WHAT IS NEEDED
Below are the records; copy every line in them that holds the string "make".
····················
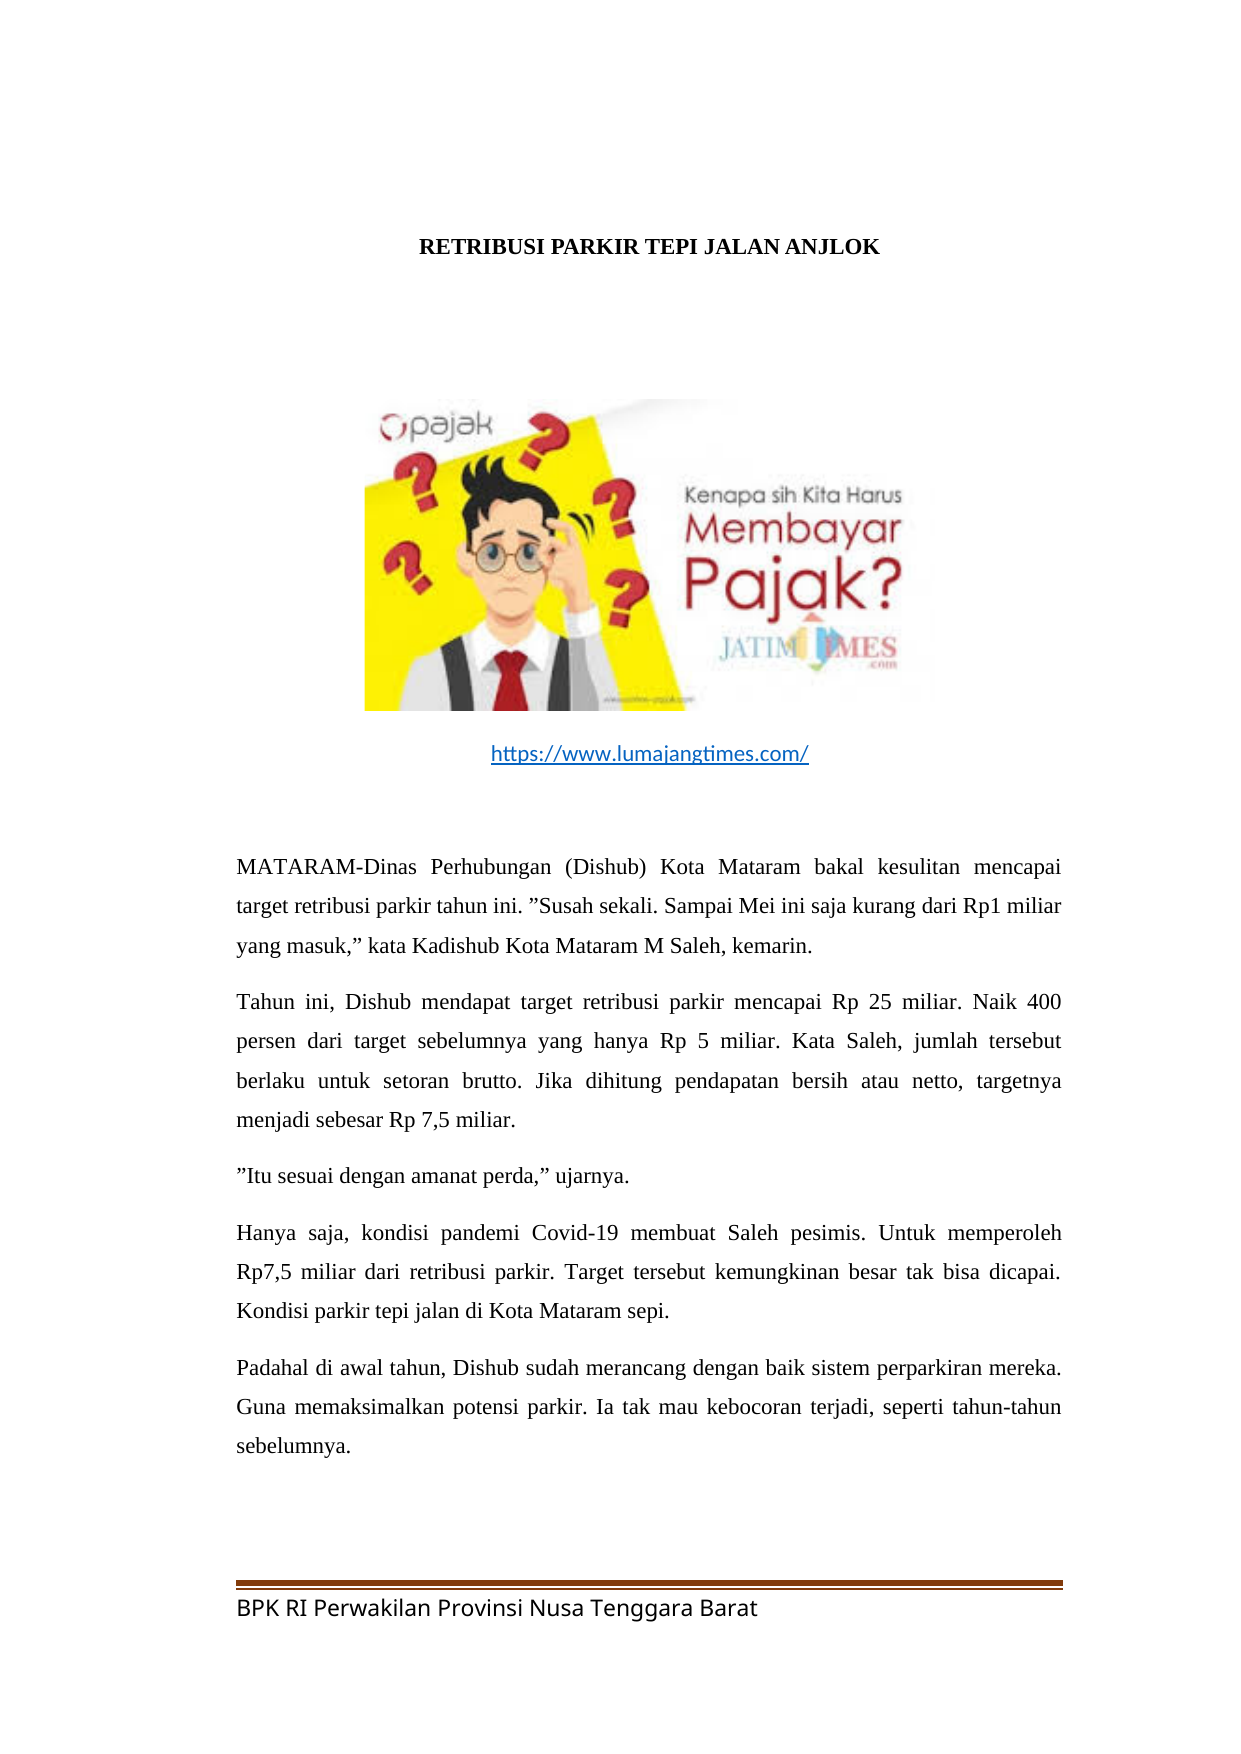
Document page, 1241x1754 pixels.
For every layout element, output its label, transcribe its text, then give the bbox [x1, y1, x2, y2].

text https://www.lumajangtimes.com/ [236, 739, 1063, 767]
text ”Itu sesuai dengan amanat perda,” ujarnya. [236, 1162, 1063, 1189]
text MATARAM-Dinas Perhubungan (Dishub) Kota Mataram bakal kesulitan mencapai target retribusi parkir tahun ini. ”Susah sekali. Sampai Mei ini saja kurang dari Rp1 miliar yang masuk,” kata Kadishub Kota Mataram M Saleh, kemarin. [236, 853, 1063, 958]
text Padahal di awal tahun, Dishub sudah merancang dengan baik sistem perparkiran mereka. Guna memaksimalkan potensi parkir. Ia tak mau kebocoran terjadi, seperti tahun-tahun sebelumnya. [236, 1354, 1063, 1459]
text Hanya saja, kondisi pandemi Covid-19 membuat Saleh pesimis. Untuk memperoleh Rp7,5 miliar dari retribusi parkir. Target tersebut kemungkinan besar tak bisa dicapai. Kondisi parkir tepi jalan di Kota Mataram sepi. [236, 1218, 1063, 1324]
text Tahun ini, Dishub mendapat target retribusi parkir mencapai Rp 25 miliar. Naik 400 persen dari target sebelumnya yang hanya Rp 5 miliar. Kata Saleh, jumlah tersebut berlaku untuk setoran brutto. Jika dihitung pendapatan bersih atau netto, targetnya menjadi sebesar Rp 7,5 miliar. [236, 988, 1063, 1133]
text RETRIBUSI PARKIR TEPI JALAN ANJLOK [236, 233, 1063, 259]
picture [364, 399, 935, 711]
····················
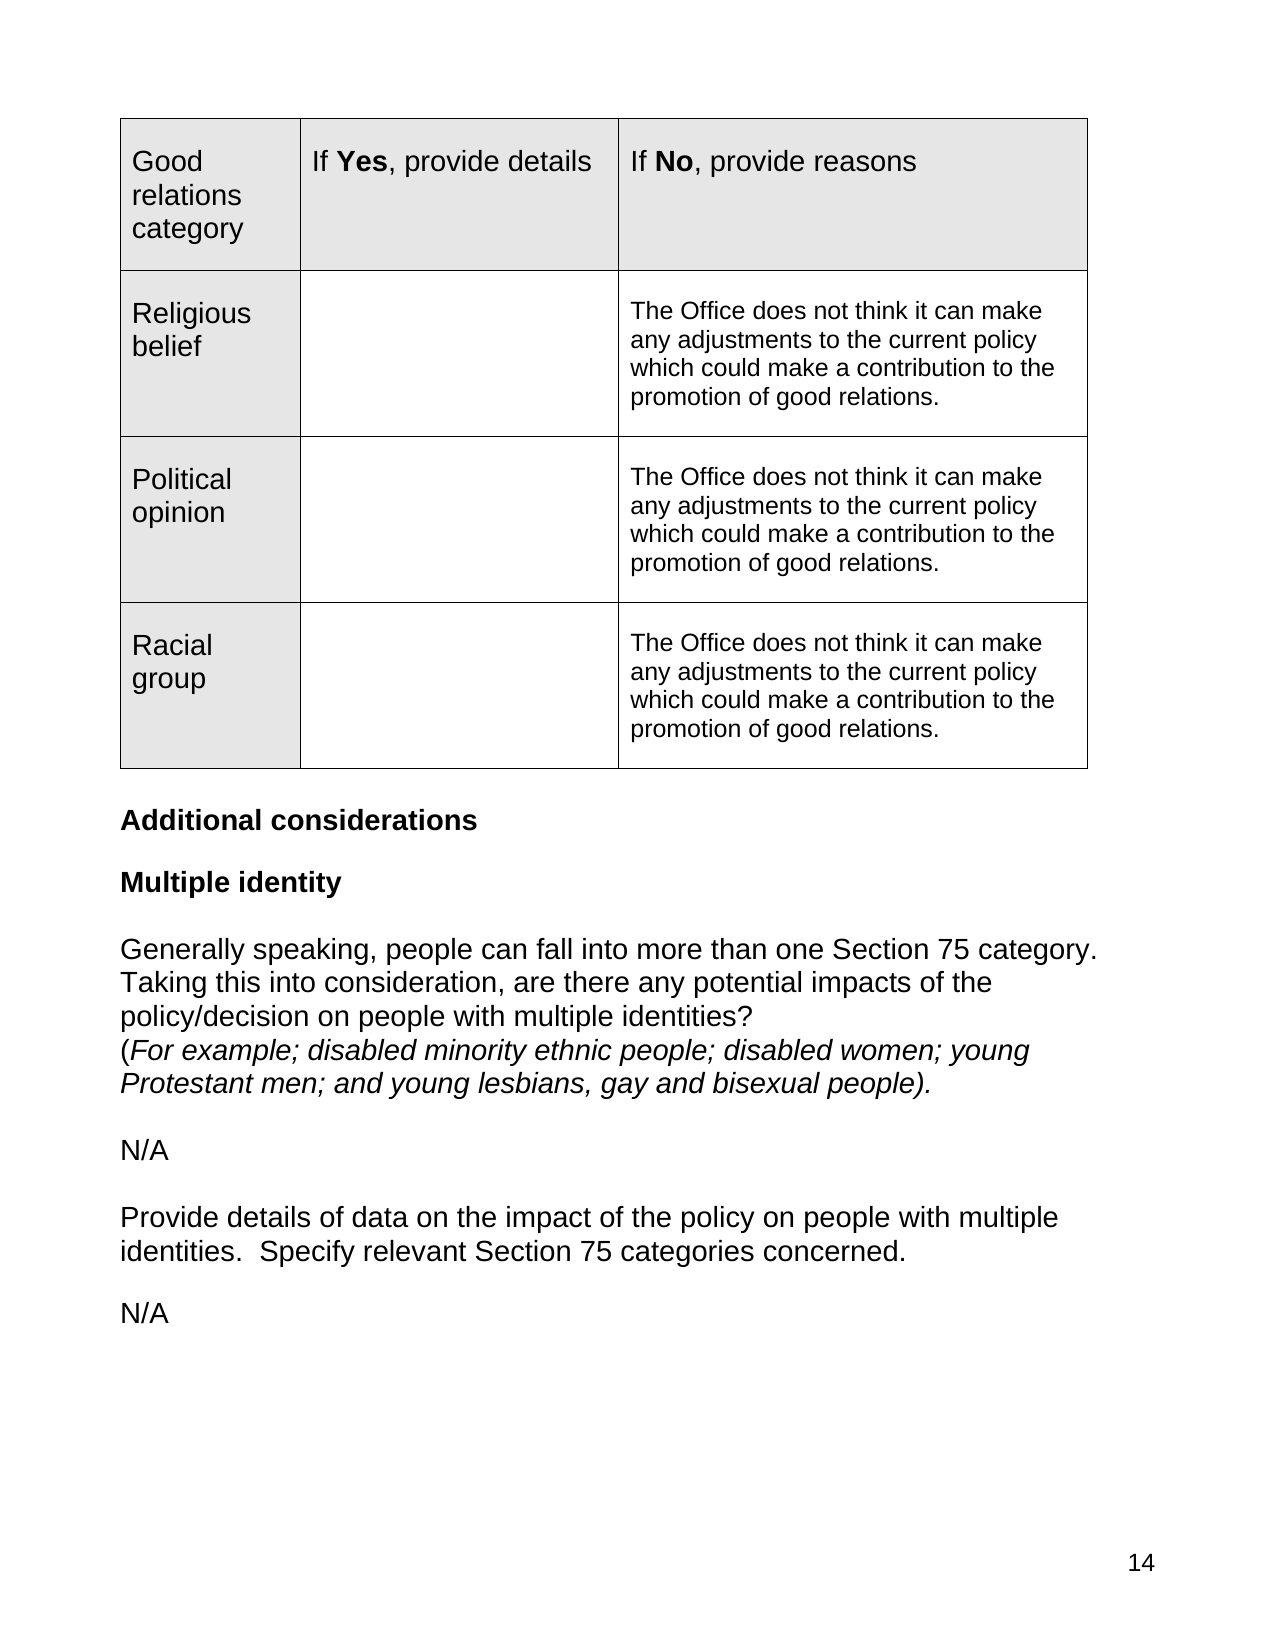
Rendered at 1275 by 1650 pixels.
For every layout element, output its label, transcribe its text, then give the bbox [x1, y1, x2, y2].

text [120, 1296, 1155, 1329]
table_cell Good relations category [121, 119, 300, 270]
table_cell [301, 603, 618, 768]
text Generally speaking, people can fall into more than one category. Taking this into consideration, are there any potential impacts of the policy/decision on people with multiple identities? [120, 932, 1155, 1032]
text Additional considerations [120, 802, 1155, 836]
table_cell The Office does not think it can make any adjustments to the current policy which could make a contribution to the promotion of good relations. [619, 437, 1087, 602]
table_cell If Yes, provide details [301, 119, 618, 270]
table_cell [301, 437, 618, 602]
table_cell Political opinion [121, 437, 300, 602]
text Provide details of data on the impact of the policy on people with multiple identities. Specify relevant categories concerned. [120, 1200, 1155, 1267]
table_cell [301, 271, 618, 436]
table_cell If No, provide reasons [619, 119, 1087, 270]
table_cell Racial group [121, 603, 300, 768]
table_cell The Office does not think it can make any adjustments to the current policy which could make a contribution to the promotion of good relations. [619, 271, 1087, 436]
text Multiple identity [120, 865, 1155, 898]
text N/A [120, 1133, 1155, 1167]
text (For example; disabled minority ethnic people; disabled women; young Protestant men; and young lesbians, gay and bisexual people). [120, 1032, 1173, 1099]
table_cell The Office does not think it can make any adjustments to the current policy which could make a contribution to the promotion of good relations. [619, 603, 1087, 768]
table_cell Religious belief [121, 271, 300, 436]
····················
SOLUTION
table_cell The Office does not think it can make any adjustments to the current policy which could make a contribution to the promotion of good relations. [619, 437, 1087, 602]
table_cell The Office does not think it can make any adjustments to the current policy which could make a contribution to the promotion of good relations. [619, 271, 1087, 436]
table_cell The Office does not think it can make any adjustments to the current policy which could make a contribution to the promotion of good relations. [619, 603, 1087, 768]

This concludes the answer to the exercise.